# 5C/ER32 spin indexer



## kjk (Nov 7, 2010)

Arc Euro has a spin indexer which also accepts er32 collets:

http://www.arceurotrade.co.uk/Catalogue/Collets/5C-Fixtures 

Scroll down to "Stevenson's 5C Indexing Head with ER32 Nut and Adaptor"



Is there a source for this in North America?


----------



## Blogwitch (Nov 7, 2010)

I think you will find that Arc Euro is the only place that particular spindexer is available from. Purely because it was designed for them by our own John Stevenson.


Bogs


----------



## kjk (Nov 9, 2010)

Thanks Bogs. I was aware of the connection from the thread about your new shop and the tooling going into it. I was just hoping that someone over here had picked it up.


----------



## Blogwitch (Nov 9, 2010)

Woodguy,

If you go to the bottom of this page

http://www.arceurotrade.co.uk/Catalogue/Collets/5C-Fixtures

Not quite what you get with the Spindex, but you can just buy this special fitting that can then be used with other 5C mountings like a collet block set, etc and of course a normal spindexer. 
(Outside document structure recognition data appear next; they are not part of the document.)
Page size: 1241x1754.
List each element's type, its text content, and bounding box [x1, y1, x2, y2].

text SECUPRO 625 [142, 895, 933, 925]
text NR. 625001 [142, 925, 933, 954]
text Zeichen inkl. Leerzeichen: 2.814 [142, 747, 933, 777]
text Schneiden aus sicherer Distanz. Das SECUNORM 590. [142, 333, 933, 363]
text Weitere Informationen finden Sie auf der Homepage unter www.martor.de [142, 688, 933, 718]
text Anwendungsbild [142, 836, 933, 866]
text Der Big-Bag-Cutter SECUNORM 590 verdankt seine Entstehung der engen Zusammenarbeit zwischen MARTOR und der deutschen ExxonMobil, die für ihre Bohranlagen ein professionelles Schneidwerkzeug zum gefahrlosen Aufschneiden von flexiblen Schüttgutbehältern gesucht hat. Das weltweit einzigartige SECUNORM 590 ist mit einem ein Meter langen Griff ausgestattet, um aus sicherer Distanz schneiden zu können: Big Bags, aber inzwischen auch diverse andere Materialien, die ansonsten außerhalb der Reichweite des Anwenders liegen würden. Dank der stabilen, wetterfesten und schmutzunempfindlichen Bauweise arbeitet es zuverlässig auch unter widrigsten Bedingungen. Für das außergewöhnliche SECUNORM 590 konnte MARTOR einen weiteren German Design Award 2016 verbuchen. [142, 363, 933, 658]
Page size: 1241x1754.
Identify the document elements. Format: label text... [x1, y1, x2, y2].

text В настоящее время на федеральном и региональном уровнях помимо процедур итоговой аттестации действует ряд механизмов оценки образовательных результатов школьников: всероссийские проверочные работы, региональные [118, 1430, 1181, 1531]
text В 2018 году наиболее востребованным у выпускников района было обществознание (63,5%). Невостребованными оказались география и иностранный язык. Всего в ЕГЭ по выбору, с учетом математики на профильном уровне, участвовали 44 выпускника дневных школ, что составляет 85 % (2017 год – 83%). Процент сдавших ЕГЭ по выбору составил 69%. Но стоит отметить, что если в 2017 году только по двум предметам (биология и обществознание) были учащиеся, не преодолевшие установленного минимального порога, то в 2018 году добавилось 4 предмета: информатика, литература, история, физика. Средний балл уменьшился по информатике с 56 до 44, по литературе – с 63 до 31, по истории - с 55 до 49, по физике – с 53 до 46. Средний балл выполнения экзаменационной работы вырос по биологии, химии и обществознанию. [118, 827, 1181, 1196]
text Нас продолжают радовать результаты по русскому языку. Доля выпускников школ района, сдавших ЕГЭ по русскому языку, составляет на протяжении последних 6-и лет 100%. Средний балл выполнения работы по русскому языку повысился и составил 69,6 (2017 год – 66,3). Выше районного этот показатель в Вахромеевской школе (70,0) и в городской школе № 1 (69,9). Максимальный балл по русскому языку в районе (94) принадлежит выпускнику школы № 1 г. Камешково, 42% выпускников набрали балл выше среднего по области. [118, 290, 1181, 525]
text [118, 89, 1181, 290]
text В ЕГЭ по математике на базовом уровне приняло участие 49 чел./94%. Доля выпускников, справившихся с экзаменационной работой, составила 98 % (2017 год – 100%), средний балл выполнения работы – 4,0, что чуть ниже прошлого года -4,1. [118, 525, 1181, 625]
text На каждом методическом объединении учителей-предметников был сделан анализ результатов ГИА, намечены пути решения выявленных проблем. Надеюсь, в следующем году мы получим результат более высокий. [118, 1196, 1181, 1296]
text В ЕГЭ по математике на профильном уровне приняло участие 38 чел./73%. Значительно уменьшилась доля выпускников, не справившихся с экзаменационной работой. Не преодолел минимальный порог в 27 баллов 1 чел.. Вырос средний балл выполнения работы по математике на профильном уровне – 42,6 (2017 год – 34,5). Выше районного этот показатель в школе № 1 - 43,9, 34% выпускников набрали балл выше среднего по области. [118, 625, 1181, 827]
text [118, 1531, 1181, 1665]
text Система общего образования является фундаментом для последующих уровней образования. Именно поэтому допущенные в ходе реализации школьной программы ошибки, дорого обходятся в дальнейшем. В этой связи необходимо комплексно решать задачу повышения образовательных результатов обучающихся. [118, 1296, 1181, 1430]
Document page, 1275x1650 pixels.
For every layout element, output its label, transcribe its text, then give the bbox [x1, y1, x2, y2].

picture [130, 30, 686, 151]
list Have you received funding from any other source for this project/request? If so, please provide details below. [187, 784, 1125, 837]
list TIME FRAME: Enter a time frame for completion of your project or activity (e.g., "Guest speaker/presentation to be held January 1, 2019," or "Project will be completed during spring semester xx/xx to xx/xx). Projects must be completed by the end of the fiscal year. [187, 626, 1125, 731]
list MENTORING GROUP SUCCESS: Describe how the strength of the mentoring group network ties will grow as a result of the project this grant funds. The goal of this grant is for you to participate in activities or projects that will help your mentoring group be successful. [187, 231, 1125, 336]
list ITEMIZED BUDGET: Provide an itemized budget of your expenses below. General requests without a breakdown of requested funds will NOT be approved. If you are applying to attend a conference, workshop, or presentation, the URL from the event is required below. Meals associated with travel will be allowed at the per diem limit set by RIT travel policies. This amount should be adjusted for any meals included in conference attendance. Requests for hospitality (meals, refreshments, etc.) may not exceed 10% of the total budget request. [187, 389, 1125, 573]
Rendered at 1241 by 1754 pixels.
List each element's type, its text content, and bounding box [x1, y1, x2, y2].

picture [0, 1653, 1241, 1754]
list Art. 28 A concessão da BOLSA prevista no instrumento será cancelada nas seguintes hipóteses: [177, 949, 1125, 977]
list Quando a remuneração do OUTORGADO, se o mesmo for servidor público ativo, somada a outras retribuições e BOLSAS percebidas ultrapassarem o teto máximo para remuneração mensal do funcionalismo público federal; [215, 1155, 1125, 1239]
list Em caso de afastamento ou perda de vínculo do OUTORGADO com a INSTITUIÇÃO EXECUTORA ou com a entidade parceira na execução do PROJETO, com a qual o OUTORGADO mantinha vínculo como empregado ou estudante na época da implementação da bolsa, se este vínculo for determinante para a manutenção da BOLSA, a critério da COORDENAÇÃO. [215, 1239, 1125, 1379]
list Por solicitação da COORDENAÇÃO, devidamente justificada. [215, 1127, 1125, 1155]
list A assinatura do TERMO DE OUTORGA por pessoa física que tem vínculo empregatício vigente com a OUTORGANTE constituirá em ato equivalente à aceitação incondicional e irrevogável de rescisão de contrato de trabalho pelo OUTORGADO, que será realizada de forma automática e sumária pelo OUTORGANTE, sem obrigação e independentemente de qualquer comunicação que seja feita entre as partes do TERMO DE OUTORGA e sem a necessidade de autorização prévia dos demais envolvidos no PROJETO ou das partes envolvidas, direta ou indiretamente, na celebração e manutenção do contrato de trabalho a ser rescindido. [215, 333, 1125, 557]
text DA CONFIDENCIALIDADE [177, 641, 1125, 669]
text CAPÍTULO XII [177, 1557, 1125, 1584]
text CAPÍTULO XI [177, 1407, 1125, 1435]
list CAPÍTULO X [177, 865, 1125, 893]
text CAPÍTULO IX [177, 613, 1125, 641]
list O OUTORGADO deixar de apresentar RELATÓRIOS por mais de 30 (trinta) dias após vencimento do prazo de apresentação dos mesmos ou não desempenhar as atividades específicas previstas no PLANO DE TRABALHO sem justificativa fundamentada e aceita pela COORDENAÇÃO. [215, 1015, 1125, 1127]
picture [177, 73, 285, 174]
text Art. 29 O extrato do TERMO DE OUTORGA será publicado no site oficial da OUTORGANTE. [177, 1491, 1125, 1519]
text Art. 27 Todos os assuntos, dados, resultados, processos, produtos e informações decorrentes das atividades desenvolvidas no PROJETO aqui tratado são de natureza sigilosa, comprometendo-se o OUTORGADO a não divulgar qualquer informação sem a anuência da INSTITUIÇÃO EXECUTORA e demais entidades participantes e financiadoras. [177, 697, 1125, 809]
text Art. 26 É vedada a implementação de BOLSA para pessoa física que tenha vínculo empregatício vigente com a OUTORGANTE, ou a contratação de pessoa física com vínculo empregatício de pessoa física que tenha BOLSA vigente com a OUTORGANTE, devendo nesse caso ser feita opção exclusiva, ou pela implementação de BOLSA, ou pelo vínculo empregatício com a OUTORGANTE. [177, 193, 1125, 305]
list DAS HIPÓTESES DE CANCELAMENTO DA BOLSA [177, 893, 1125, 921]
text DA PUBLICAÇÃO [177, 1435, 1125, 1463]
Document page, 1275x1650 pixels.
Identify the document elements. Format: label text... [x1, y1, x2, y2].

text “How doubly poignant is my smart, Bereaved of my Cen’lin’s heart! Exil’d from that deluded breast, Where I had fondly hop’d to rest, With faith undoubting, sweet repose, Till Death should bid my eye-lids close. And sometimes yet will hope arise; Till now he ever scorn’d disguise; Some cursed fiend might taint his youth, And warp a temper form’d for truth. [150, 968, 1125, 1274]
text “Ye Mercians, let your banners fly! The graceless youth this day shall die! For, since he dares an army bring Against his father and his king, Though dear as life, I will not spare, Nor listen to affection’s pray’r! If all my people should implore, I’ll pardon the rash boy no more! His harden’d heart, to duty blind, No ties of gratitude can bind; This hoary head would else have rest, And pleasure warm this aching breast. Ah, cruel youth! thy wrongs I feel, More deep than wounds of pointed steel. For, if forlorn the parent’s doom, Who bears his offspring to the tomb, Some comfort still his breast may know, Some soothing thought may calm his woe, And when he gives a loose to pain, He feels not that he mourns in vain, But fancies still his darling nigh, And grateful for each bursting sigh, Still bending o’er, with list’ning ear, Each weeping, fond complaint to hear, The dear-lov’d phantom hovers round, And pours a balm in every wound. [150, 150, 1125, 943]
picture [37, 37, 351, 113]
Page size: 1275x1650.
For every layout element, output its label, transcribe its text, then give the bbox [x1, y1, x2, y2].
RDG are very reasonable for postage rates.


Bogs


----------



## kjk (Nov 9, 2010)

Thanks for that Bogs. That reduces the cost by at least half.

Ken


----------



## mu38&Bg# (Nov 9, 2010)

I saw the 5C to ER32 adapter on Ebay from HK. item # 270656271491 I've not used this seller before, but have ordered from CTC in HK twice now.

Greg


----------